To turn this into a prediction problem, we defined a high-crime ward as being above the 75th percentile of Crim_Count. Then we trained two classifiers using:

  • MEDHINC_CY (median income)
  • AVGHINC_CY (average income)
  • Streetlight_Count (streetlight data)
# Define high crime rate as top 25th percentile
merged_df["High_Crime"] = (merged_df["Crime_Count"] > merged_df["Crime_Count"].quantile(0.75)).astype(int)

X = merged_df[["MEDHINC_CY", "AVGHINC_CY", "Streetlight_Count"]]
y = merged_df["High_Crime"]

X_train, X_test, y_train, y_test = train_test_split(X, y, test_size=0.2)

scaler = StandardScaler()
X_train_scaled = scaler.fit_transform(X_train)
X_test_scaled = scaler.transform(X_test)

rf_model = RandomForestClassifier(n_estimators=100, class_weight="balanced")
rf_model.fit(X_train_scaled, y_train)
rf_pred = rf_model.predict(X_test_scaled)

lr_model = LogisticRegression(class_weight="balanced")
lr_model.fit(X_train_scaled, y_train)
lr_pred = lr_model.predict(X_test_scaled)

print("Random Forest Performance:")
print(f"Accuracy: {accuracy_score(y_test, rf_pred):.2f}")
print(f"F1-Score: {f1_score(y_test, rf_pred):.2f}")

print("\nLogistic Regression Performance:")
print(f"Accuracy: {accuracy_score(y_test, lr_pred):.2f}")
print(f"F1-Score: {f1_score(y_test, lr_pred):.2f}")

We also used a feature-importance plot to interpret what the Random Forest reliad on most.

feature_importance = pd.DataFrame({
    "Feature": X.columns,
    "Importance": rf_model.feature_importances_,
}).sort_values("Importance", ascending=False)

plt.figure(figsize=(8, 6))
sns.barplot(x="Importance", y="Feature", data=feature_importance)
plt.title("Random Forest Feature Importance")
plt.show()

Regression: estimating relationships (OLS)

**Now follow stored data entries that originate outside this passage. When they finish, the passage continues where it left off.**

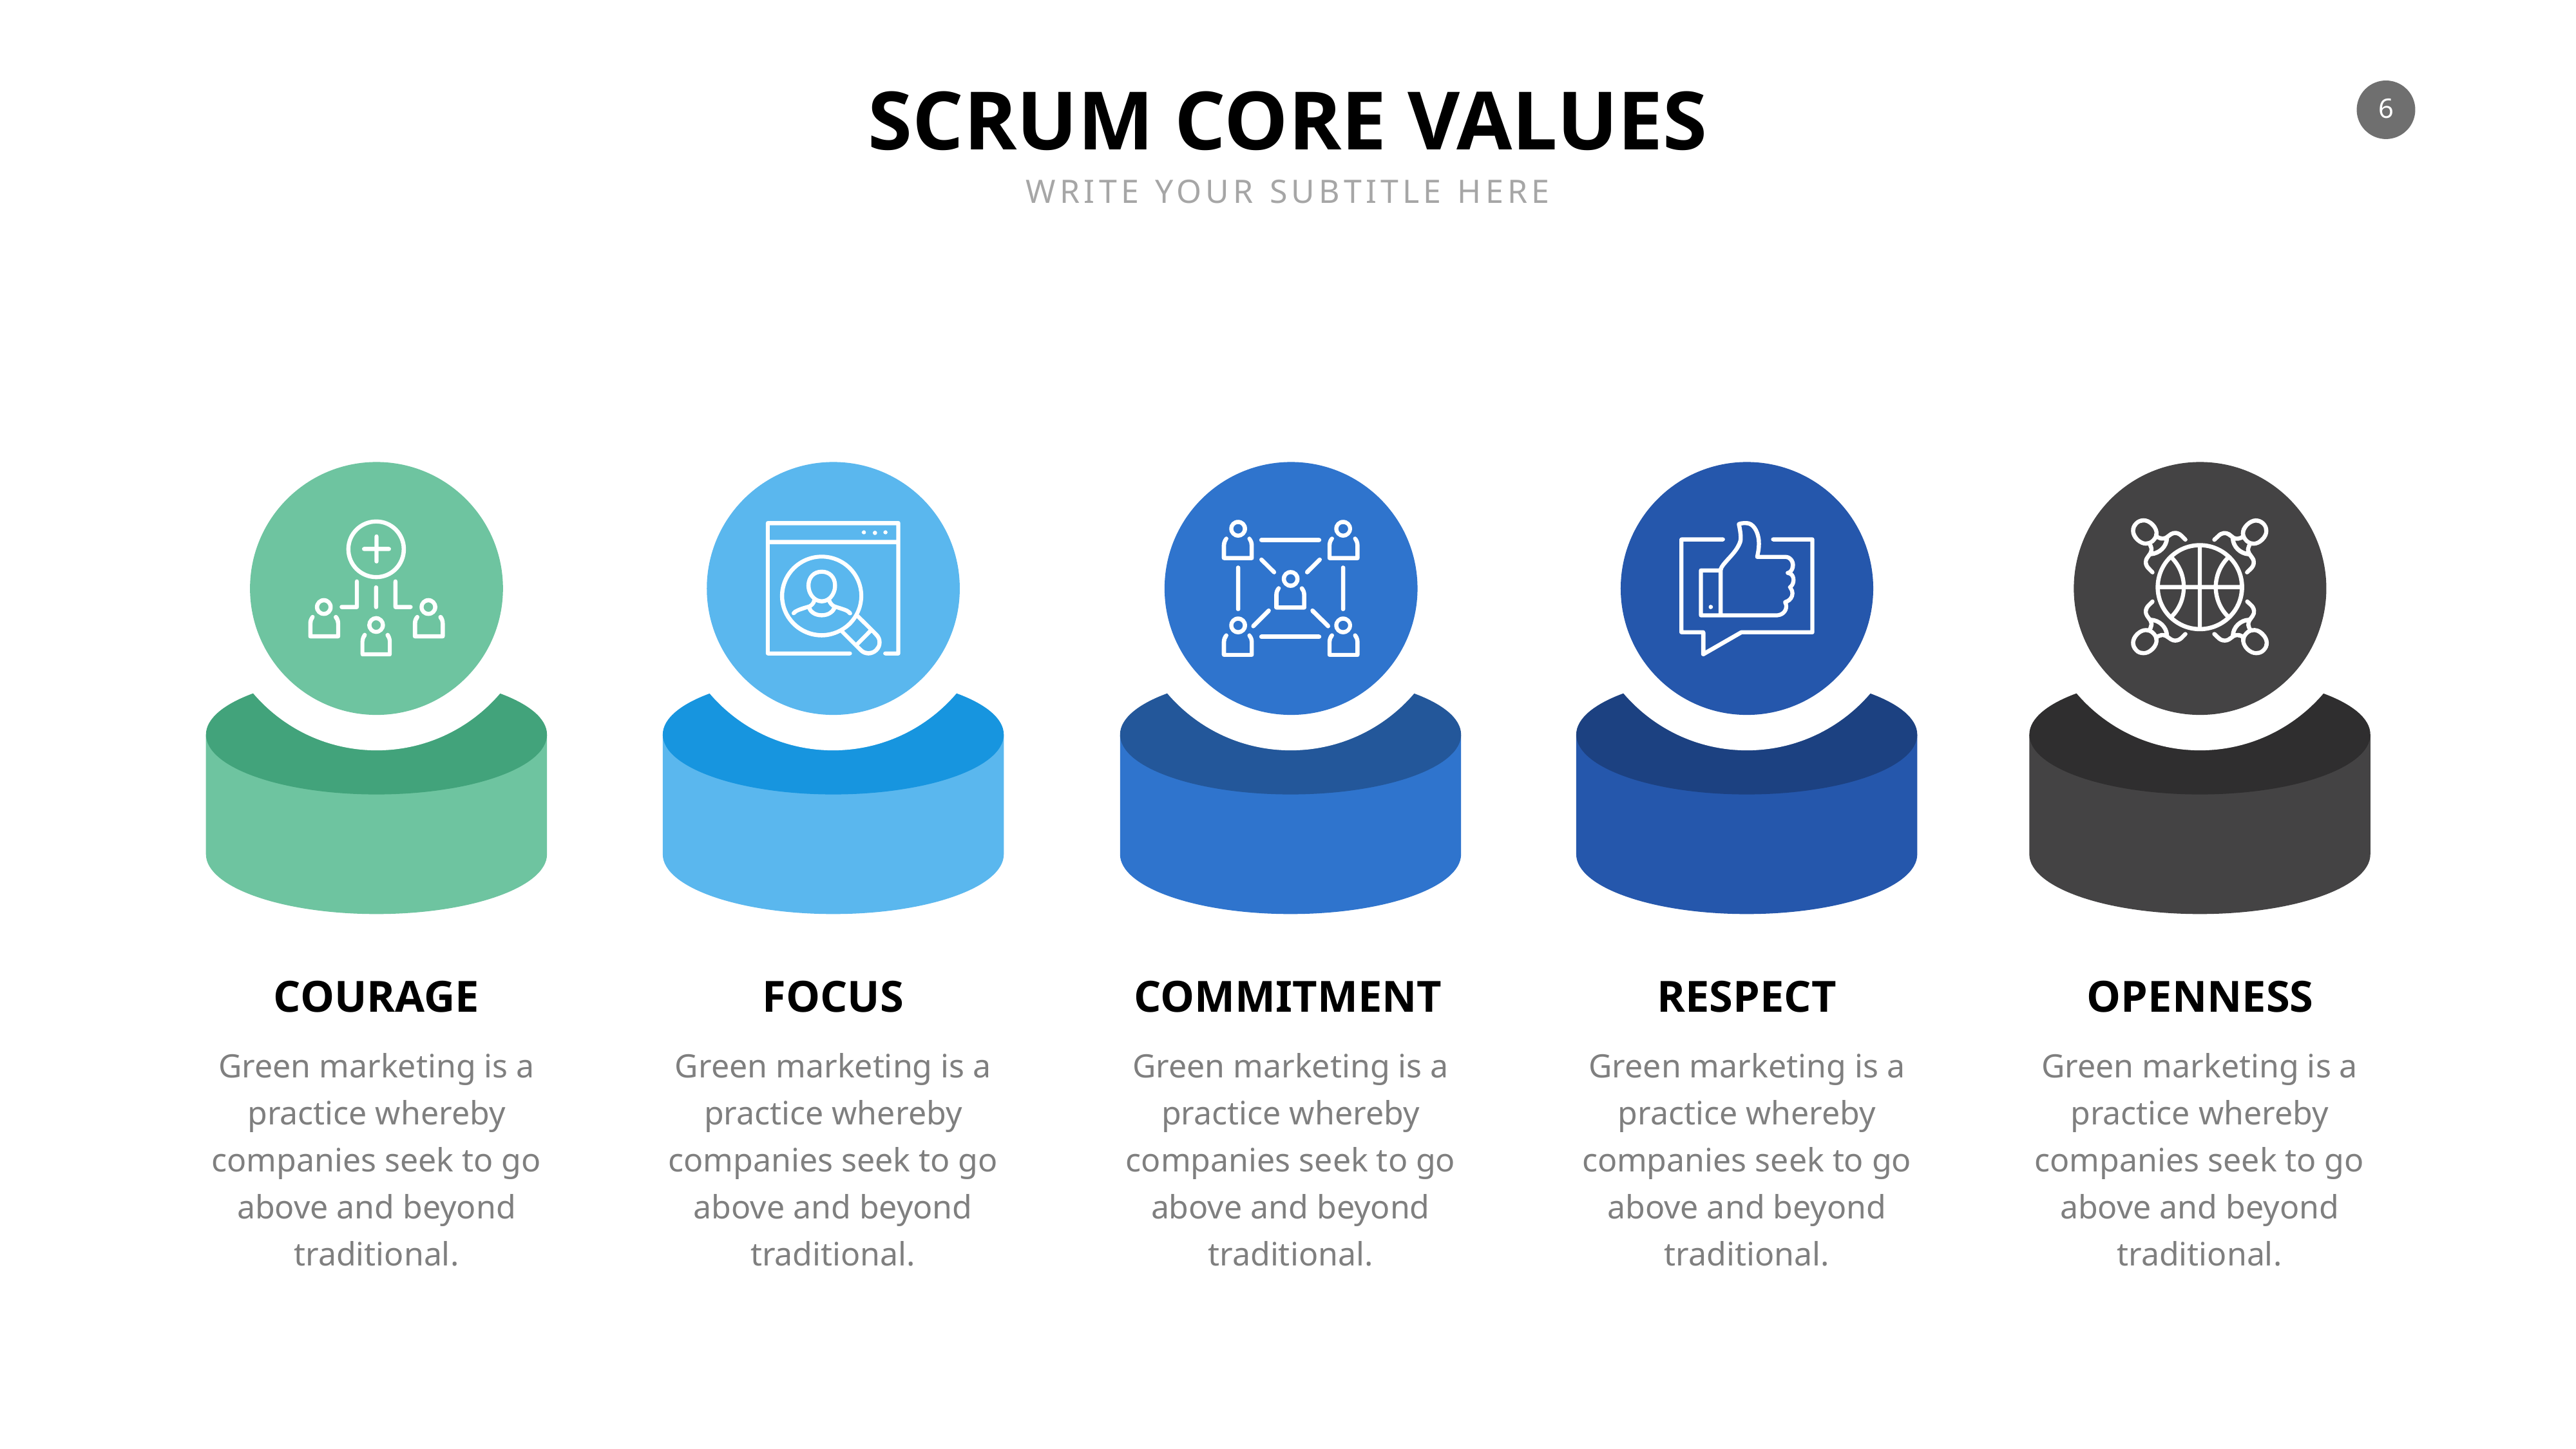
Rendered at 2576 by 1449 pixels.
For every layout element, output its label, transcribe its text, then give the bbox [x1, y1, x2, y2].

text_box [2212, 518, 2269, 574]
text_box [671, 426, 996, 751]
text_box FOCUS [752, 963, 914, 1025]
text_box [1120, 694, 1462, 795]
text_box [2212, 599, 2269, 656]
text_box COMMITMENT [1124, 963, 1452, 1025]
text_box [2155, 543, 2244, 632]
text_box Green marketing is a practice whereby companies seek to go above and beyond traditional. [1531, 1032, 1963, 1277]
text_box [1305, 557, 1322, 574]
text_box [1274, 586, 1306, 610]
text_box [1221, 633, 1254, 657]
text_box [2131, 599, 2188, 656]
text_box [1229, 520, 1247, 538]
text_box [1120, 737, 1462, 914]
text_box Green marketing is a practice whereby companies seek to go above and beyond traditional. [617, 1032, 1049, 1277]
text_box [1327, 536, 1360, 560]
text_box [346, 519, 406, 580]
text_box [1340, 565, 1346, 611]
text_box [205, 736, 548, 914]
text_box [215, 426, 539, 751]
text_box [374, 585, 379, 609]
text_box [250, 462, 503, 715]
text_box [308, 614, 341, 639]
text_box [765, 521, 901, 656]
text_box [1221, 536, 1254, 560]
text_box [412, 614, 445, 639]
text_box [1585, 426, 1909, 751]
text_box [707, 462, 960, 715]
text_box [1327, 633, 1360, 657]
text_box [1281, 570, 1300, 588]
text_box [1679, 537, 1815, 657]
text_box [1164, 462, 1418, 715]
text_box WRITE YOUR SUBTITLE HERE [1016, 166, 1560, 215]
text_box [1259, 557, 1277, 574]
text_box [2131, 518, 2188, 574]
text_box [1259, 538, 1322, 542]
text_box [1251, 608, 1271, 629]
text_box [1699, 521, 1796, 618]
text_box [662, 694, 1004, 795]
text_box [1229, 616, 1247, 634]
text_box [1259, 634, 1322, 639]
text_box RESPECT [1647, 963, 1847, 1025]
text_box [1334, 616, 1352, 634]
text_box [1334, 520, 1352, 538]
text_box [2074, 462, 2327, 715]
text_box [662, 736, 1004, 914]
text_box [367, 616, 385, 634]
text_box COURAGE [263, 963, 490, 1025]
text_box [2029, 693, 2371, 795]
text_box [1310, 608, 1330, 629]
text_box [1620, 462, 1874, 715]
text_box [1576, 735, 1918, 914]
text_box [205, 694, 548, 795]
text_box OPENNESS [2077, 963, 2323, 1025]
text_box [1576, 694, 1918, 795]
text_box Green marketing is a practice whereby companies seek to go above and beyond traditional. [1983, 1032, 2416, 1277]
text_box [339, 579, 359, 609]
text_box [2029, 739, 2371, 914]
text_box [1236, 565, 1241, 611]
text_box [1129, 426, 1453, 751]
text_box Green marketing is a practice whereby companies seek to go above and beyond traditional. [160, 1032, 593, 1277]
text_box [314, 598, 333, 616]
text_box SCRUM CORE VALUES [858, 64, 1718, 171]
text_box Green marketing is a practice whereby companies seek to go above and beyond traditional. [1074, 1032, 1507, 1277]
text_box [360, 632, 392, 657]
text_box [2037, 426, 2363, 751]
text_box [419, 598, 437, 616]
text_box [393, 579, 413, 609]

Finally,we ran OLS models to quantify relationships between income, streetlight count, and crime count:

  • Model 1: Crime_Count ~ MEDHINC_CY
  • Model 2: Crime_Count ~ MEDHINC_CY + Streetlight_Count
# Model 1: Crime_Count ~ MEDHINC_CY
X_vt = sm.add_constant(merged_df["MEDHINC_CY"])
y_vt = merged_df["Crime_Count"]
model = sm.OLS(y_vt, X_vt).fit()

print("Model 1: Crime_Count ~ MEDHINC_CY")
print(model.summary())

# Model 2: Crime_Count ~ MEDHINC_CY + Streetlight_Count
X_light = sm.add_constant(merged_df[["Streetlight_Count", "MEDHINC_CY"]])
y_light = merged_df["Crime_Count"]
light_model = sm.OLS(y_light, X_light).fit()

print("\nModel 2: Crime_Count ~ MEDHINC_CY + Streetlight_Count")
print(light_model.summary())

Takeaways

  • The analysis supports an inverse relationship between income and crime count at the ward level.
  • Including streetlight count improves explanatory power and appears to matter alongside income.
  • Classification models (RF/LR) provide a practical way to label wards as "high crime" based on a small set of features.

Next steps

  • Make the pipeline fully reproducible outside Colab (local paths + env file)
  • Add a dedicated evaluation for night crime prediction using Night_Crime_Prop.
  • Consider stronger spatial methods (spatial lag/error models) for geographic dependence.